What do you mean by semantic segmentation?

Semantic segmentation refers to the process of assigning labels to each pixel within an image. This contrasts with a classification that assigns a single label to all pixels. Semantic segmentation treats multiple objects belonging to the same class as one entity.

Image Source: Google

Instance segmentation, on the other hand, treats multiple objects in the same class as separate objects (or instances). Instance segmentation is typically more difficult than semantic segmentation.

  • Classical Methods

Segmentation at Gray Level

Semantic segmentation is the simplest type. It involves assigning labels to a region based on hard-coded rules. These rules can be described in terms of the properties of a pixel, such as its gray-level intensity. 

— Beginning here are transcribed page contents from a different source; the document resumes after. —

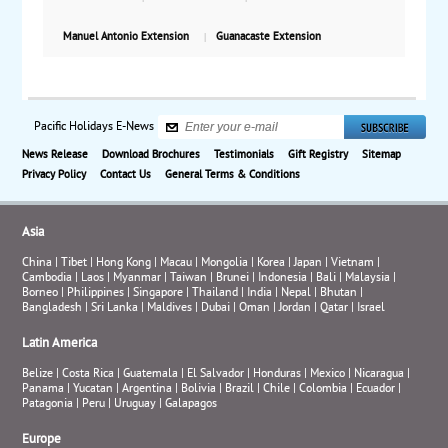
Manuel Antonio Extension
Guanacaste Extension
Pacific Holidays E-News
News Release
Download Brochures
Testimonials
Gift Registry
Sitemap
Privacy Policy
Contact Us
General Terms & Conditions
Asia
China
|
Tibet
|
Hong Kong
|
Macau
|
Mongolia
|
Korea
|
Japan
|
Vietnam
|
Cambodia
|
Laos
|
Myanmar
|
Taiwan
|
Brunei
|
Indonesia
|
Bali
|
Malaysia
|
Borneo
|
Philippines
|
Singapore
|
Thailand
|
India
|
Nepal
|
Bhutan
|
Bangladesh
|
Sri Lanka
|
Maldives
|
Dubai
|
Oman
|
Jordan
|
Qatar
|
Israel
Latin America
Belize
|
Costa Rica
|
Guatemala
|
El Salvador
|
Honduras
|
Mexico
|
Nicaragua
|
Panama
|
Yucatan
|
Argentina
|
Bolivia
|
Brazil
|
Chile
|
Colombia
|
Ecuador
|
Patagonia
|
Peru
|
Uruguay
|
Galapagos
Europe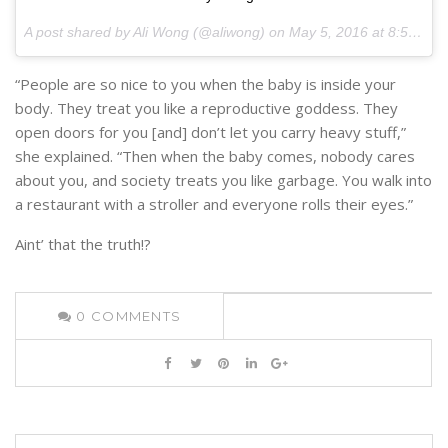
A post shared by Ali Wong (@aliwong) on
May 5, 2016 at 8:53am PDT
“People are so nice to you when the baby is inside your
body. They treat you like a reproductive goddess. They
open doors for you [and] don’t let you carry heavy stuff,”
she explained. “Then when the baby comes, nobody cares
about you, and society treats you like garbage. You walk into
a restaurant with a stroller and everyone rolls their eyes.”
Aint’ that the truth!?
0
COMMENTS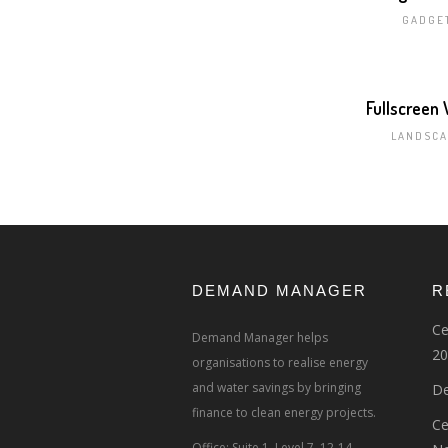
GADGE
Fullscreen
LANDSCA
DEMAND MANAGER
R
Ce
Demand Manager helps
20
organisations to realise energy
and water savings by bringing
De
finance to clean energy projects.
Ce
Office: Suite 1, Level 7, 12-14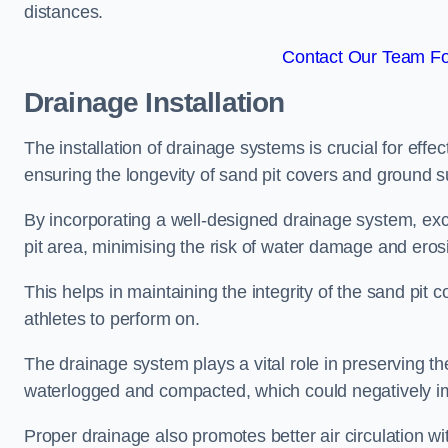
distances.
Contact Our Team Fo
Drainage Installation
The installation of drainage systems is crucial for ef
ensuring the longevity of sand pit covers and ground s
By incorporating a well-designed drainage system, ex
pit area, minimising the risk of water damage and eros
This helps in maintaining the integrity of the sand pit
athletes to perform on.
The drainage system plays a vital role in preserving th
waterlogged and compacted, which could negatively im
Proper drainage also promotes better air circulation wit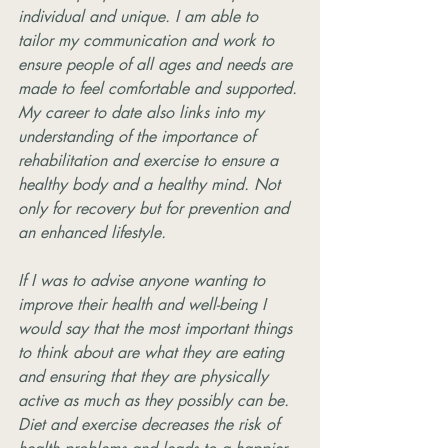
individual and unique. I am able to 
tailor my communication and work to 
ensure people of all ages and needs are 
made to feel comfortable and supported. 
My career to date also links into my 
understanding of the importance of 
rehabilitation and exercise to ensure a 
healthy body and a healthy mind. Not 
only for recovery but for prevention and 
an enhanced lifestyle.
If I was to advise anyone wanting to 
improve their health and well-being I 
would say that the most important things 
to think about are what they are eating 
and ensuring that they are physically 
active as much as they possibly can be. 
Diet and exercise decreases the risk of 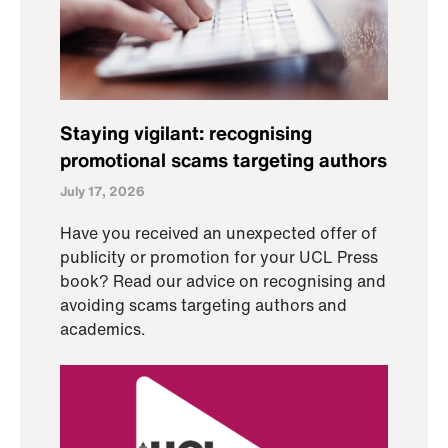
Staying vigilant: recognising
promotional scams targeting authors
July 17, 2026
Have you received an unexpected offer of
publicity or promotion for your UCL Press
book? Read our advice on recognising and
avoiding scams targeting authors and
academics.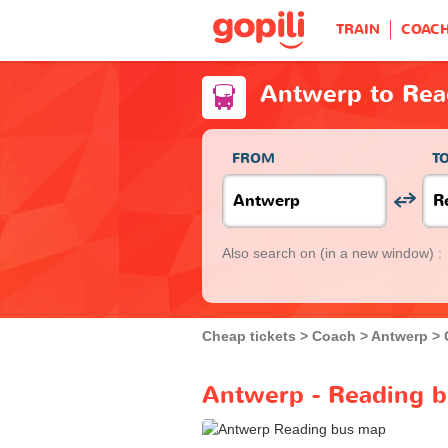
TRAIN
COAC
Antwerp to Rea
FROM
T
Also search on
(in a new window) :
Cheap tickets
Coach
Antwerp
Antwerp - Reading b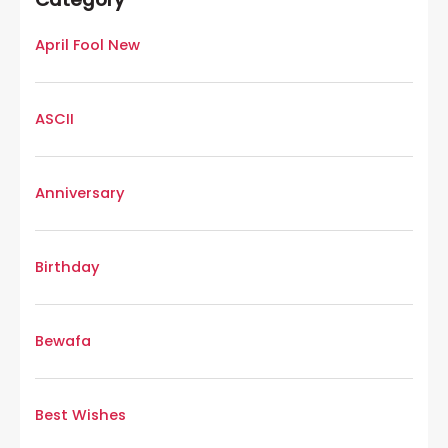
April Fool New
ASCII
Anniversary
Birthday
Bewafa
Best Wishes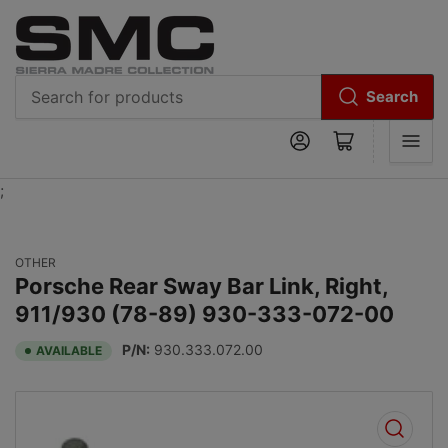
Search
Search
Log in
Open mini cart
for
products
;
OTHER
Porsche Rear Sway Bar Link, Right,
911/930 (78-89) 930-333-072-00
P/N:
930.333.072.00
AVAILABLE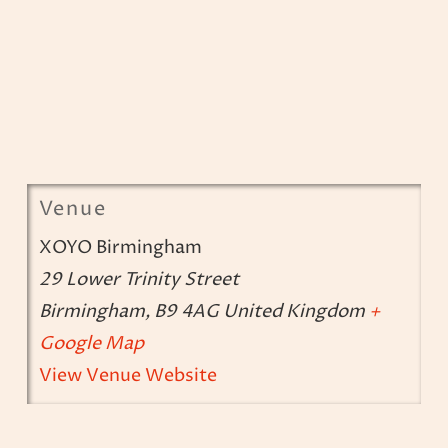
Venue
XOYO Birmingham
29 Lower Trinity Street
Birmingham
,
B9 4AG
United Kingdom
+
Google Map
View Venue Website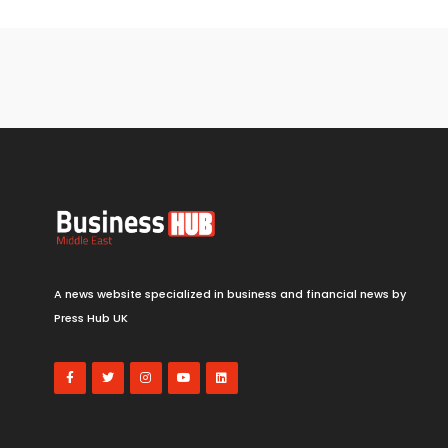
A news website specialized in business and financial news by
Press Hub UK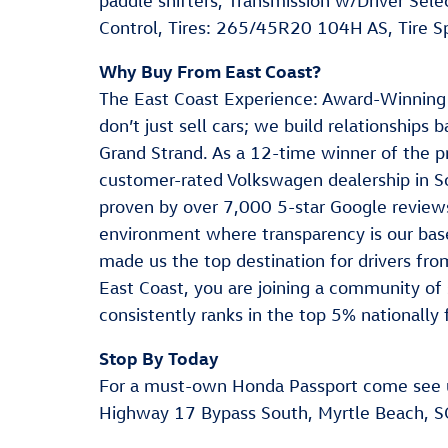
paddle shifters, Transmission w/Driver Sel
Control, Tires: 265/45R20 104H AS, Tire Sp
Why Buy From East Coast?
The East Coast Experience: Award-Winning
don’t just sell cars; we build relationships
Grand Strand. As a 12-time winner of the p
customer-rated Volkswagen dealership in S
proven by over 7,000 5-star Google reviews
environment where transparency is our base
made us the top destination for drivers f
East Coast, you are joining a community of 
consistently ranks in the top 5% nationally 
Stop By Today
For a must-own Honda Passport come see 
Highway 17 Bypass South, Myrtle Beach, S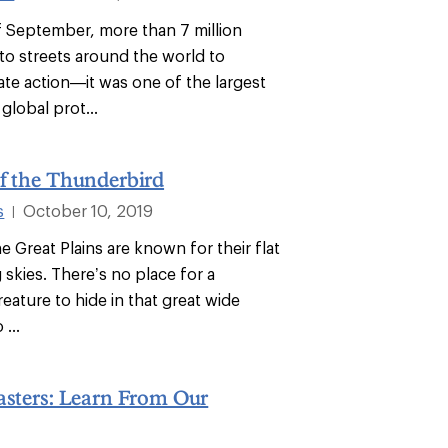
f September, more than 7 million
to streets around the world to
te action—it was one of the largest
global prot...
f the Thunderbird
s
October 10, 2019
|
e Great Plains are known for their flat
 skies. There’s no place for a
eature to hide in that great wide
...
asters: Learn From Our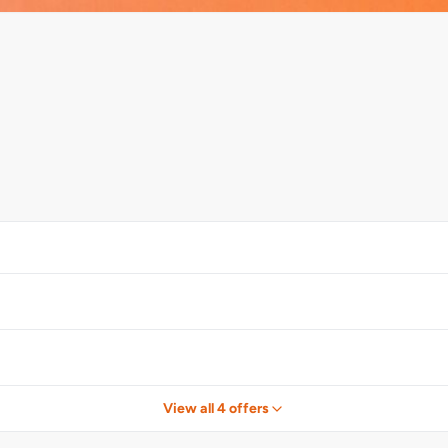
View all 4 offers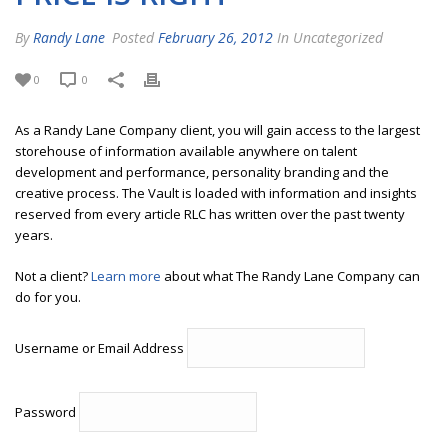
By
Randy Lane
Posted
February 26, 2012
In Uncategorized
0
0
As a Randy Lane Company client, you will gain access to the largest
storehouse of information available anywhere on talent
development and performance, personality branding and the
creative process. The Vault is loaded with information and insights
reserved from every article RLC has written over the past twenty
years.
Not a client?
Learn more
about what The Randy Lane Company can
do for you.
Username or Email Address
Password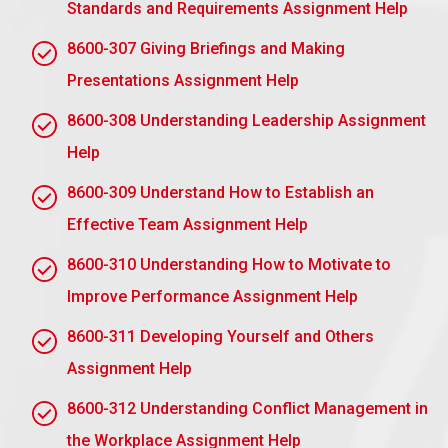
Standards and Requirements Assignment Help
stipulates that personnel can appeal against
8600-307 Giving Briefings and Making
disciplinary measures they perceive and think are
unjust.
Presentations Assignment Help
Equal Opportunities Policy:
This policy assures
8600-308 Understanding Leadership Assignment
that no staff member encounters discriminatory
Help
disciplinary proceedings and goes on to explain that
no discipline will be carried out discriminatorily
8600-309 Understand How to Establish an
since the concept of equality is preserved and the
Effective Team Assignment Help
procedure does not seek to discriminate.
8600-310 Understanding How to Motivate to
Performance Improvement Plans (PIP):
Such a
Improve Performance Assignment Help
policy might assist in defining how improvement
could be supported with training, coaching, or greater
8600-311 Developing Yourself and Others
resources ahead of any disciplinary action since an
Assignment Help
employee’s performance is a cause for it.
8600-312 Understanding Conflict Management in
Submit Your Assignment
the Workplace Assignment Help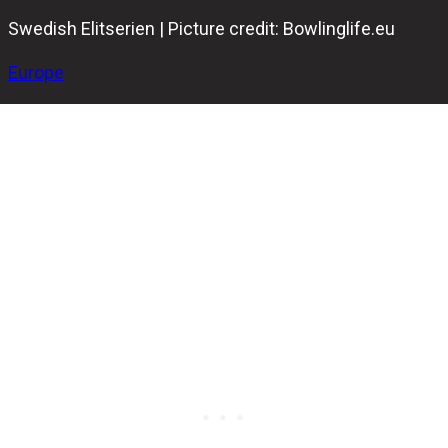
Swedish Elitserien | Picture credit: Bowlinglife.eu
Europe
The Swedish Elitserien returned after the Christmas
break, offering plenty of exciting bowling across Sweden.
Nine games were played over the weekend, with six on
Saturday and three on Sunday. With so much action, some
unexpected results were bound to happen.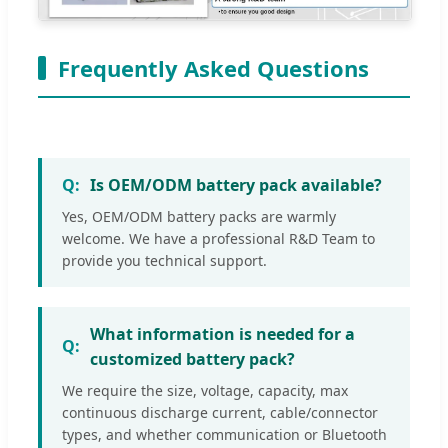
Frequently Asked Questions
Is OEM/ODM battery pack available?
Yes, OEM/ODM battery packs are warmly
welcome. We have a professional R&D Team to
provide you technical support.
What information is needed for a
customized battery pack?
We require the size, voltage, capacity, max
continuous discharge current, cable/connector
types, and whether communication or Bluetooth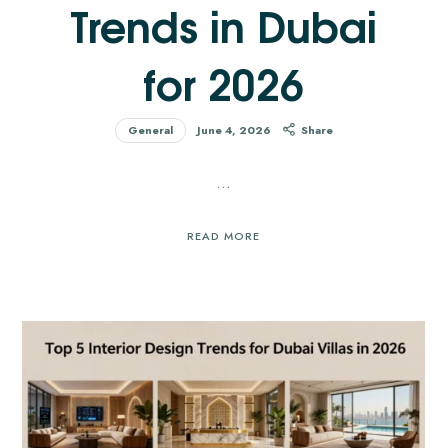
Trends in Dubai
for 2026
General
June 4, 2026
Share
…
READ MORE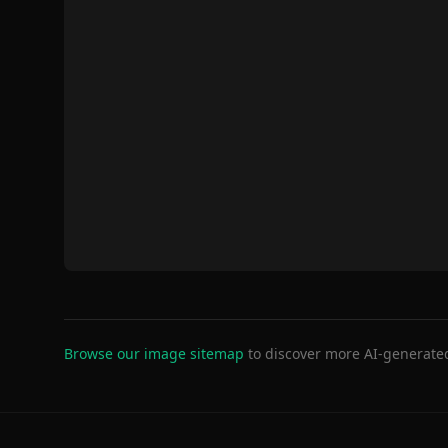
Browse our image sitemap
to discover more AI-generate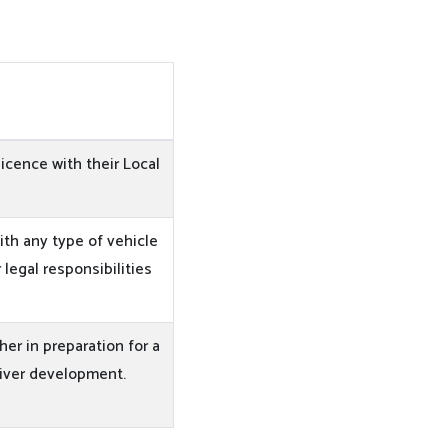
licence with their Local
ith any type of vehicle
 legal responsibilities
ther in preparation for a
river development.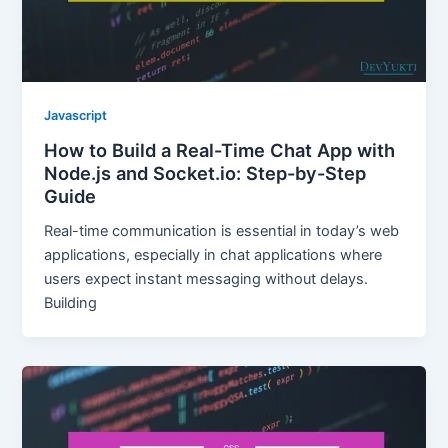
Javascript
How to Build a Real-Time Chat App with
Node.js and Socket.io: Step-by-Step
Guide
Real-time communication is essential in today’s web
applications, especially in chat applications where
users expect instant messaging without delays.
Building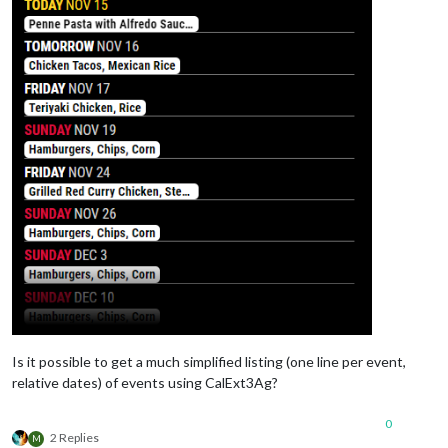
Is it possible to get a much simplified listing (one line per event,
relative dates) of events using CalExt3Ag?
0
2 Replies
M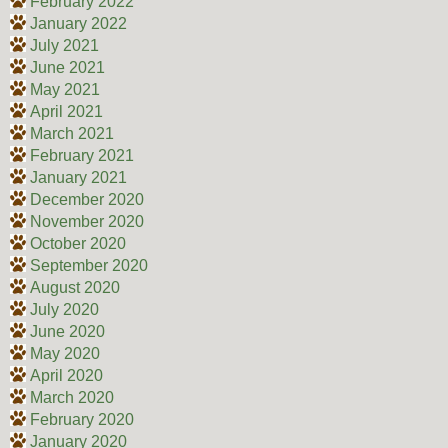
February 2022
January 2022
July 2021
June 2021
May 2021
April 2021
March 2021
February 2021
January 2021
December 2020
November 2020
October 2020
September 2020
August 2020
July 2020
June 2020
May 2020
April 2020
March 2020
February 2020
January 2020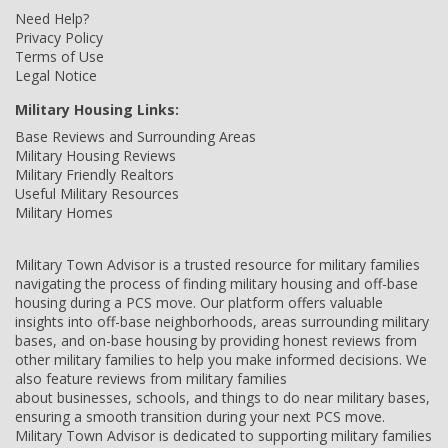
Need Help?
Privacy Policy
Terms of Use
Legal Notice
Military Housing Links:
Base Reviews and Surrounding Areas
Military Housing Reviews
Military Friendly Realtors
Useful Military Resources
Military Homes
Military Town Advisor is a trusted resource for military families
navigating the process of finding military housing and off-base
housing during a PCS move. Our platform offers valuable
insights into off-base neighborhoods, areas surrounding military
bases, and on-base housing by providing honest reviews from
other military families to help you make informed decisions. We
also feature reviews from military families
about businesses, schools, and things to do near military bases,
ensuring a smooth transition during your next PCS move.
Military Town Advisor is dedicated to supporting military families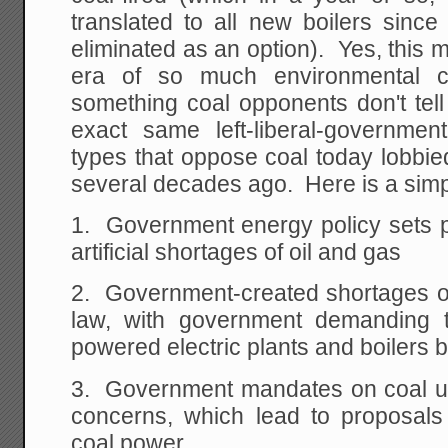
translated to all new boilers since
eliminated as an option). Yes, this
era of so much environmental c
something coal opponents don't tell
exact same left-liberal-government
types that oppose coal today lobbie
several decades ago. Here is a simpl
1. Government energy policy sets pr
artificial shortages of oil and gas
2. Government-created shortages of 
law, with government demanding th
powered electric plants and boilers 
3. Government mandates on coal u
concerns, which lead to proposal
coal power.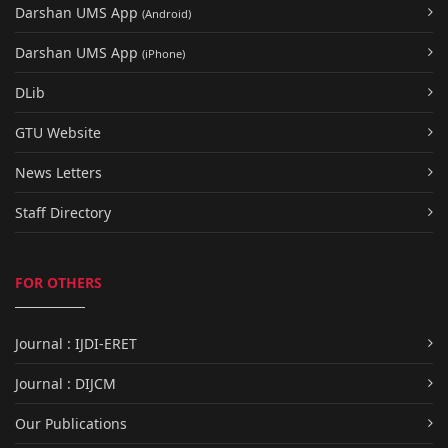
Darshan UMS App
(Android)
Darshan UMS App
(iPhone)
DLib
GTU Website
News Letters
Staff Directory
FOR OTHERS
Journal : IJDI-ERET
Journal : DIJCM
Our Publications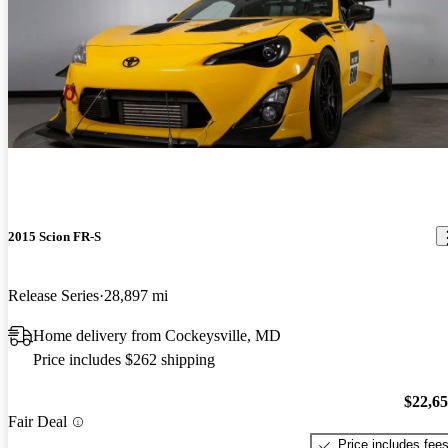
2015 Scion FR-S
Release Series
28,897 mi
Home delivery from Cockeysville, MD
Price includes $262 shipping
$22,6
Fair Deal
Price includes fee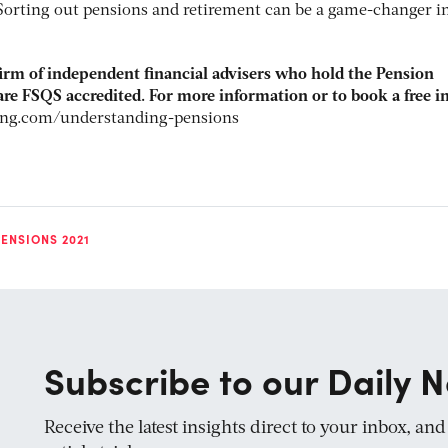
Sorting out pensions and retirement can be a game-changer i
firm of independent financial advisers who hold the Pension
re FSQS accredited. For more information or to book a free in
ing.com/understanding-pensions
ENSIONS 2021
Subscribe to our Daily N
Receive the latest insights direct to your inbox, an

Split and Merge is one example of this technique. This algorithm divides an image into sub-regions until it can be given a label. Then, it merges adjacent regions with the same label.

Conditional Random Fields

Segmenting an image can be done by training a model that assigns a class per pixel. If our model is imperfect, noisy results may result in segmentation that is not possible in the real world.

  • Deep Learning Methods

Deep Learning has made it possible to simplify the process of semantic segmentation. It is also producing impressive results. This section will discuss the most popular models and loss functions that are used to train deep learning methods.

Model Architectures

The Fully Convolutional Network (FCN) is one of the most popular and simple architectures for semantic segmentation. The paper FCN for Semantic Segmentation uses the downsample of the data pictures to a shorter size while getting more ways through a series of convolutions. 


The U-Net architecture is an upgrade of the FCN architecture. It uses skip connections to connect the output of convolution blocks with the corresponding input from the transposed-convolution bloc at the same level.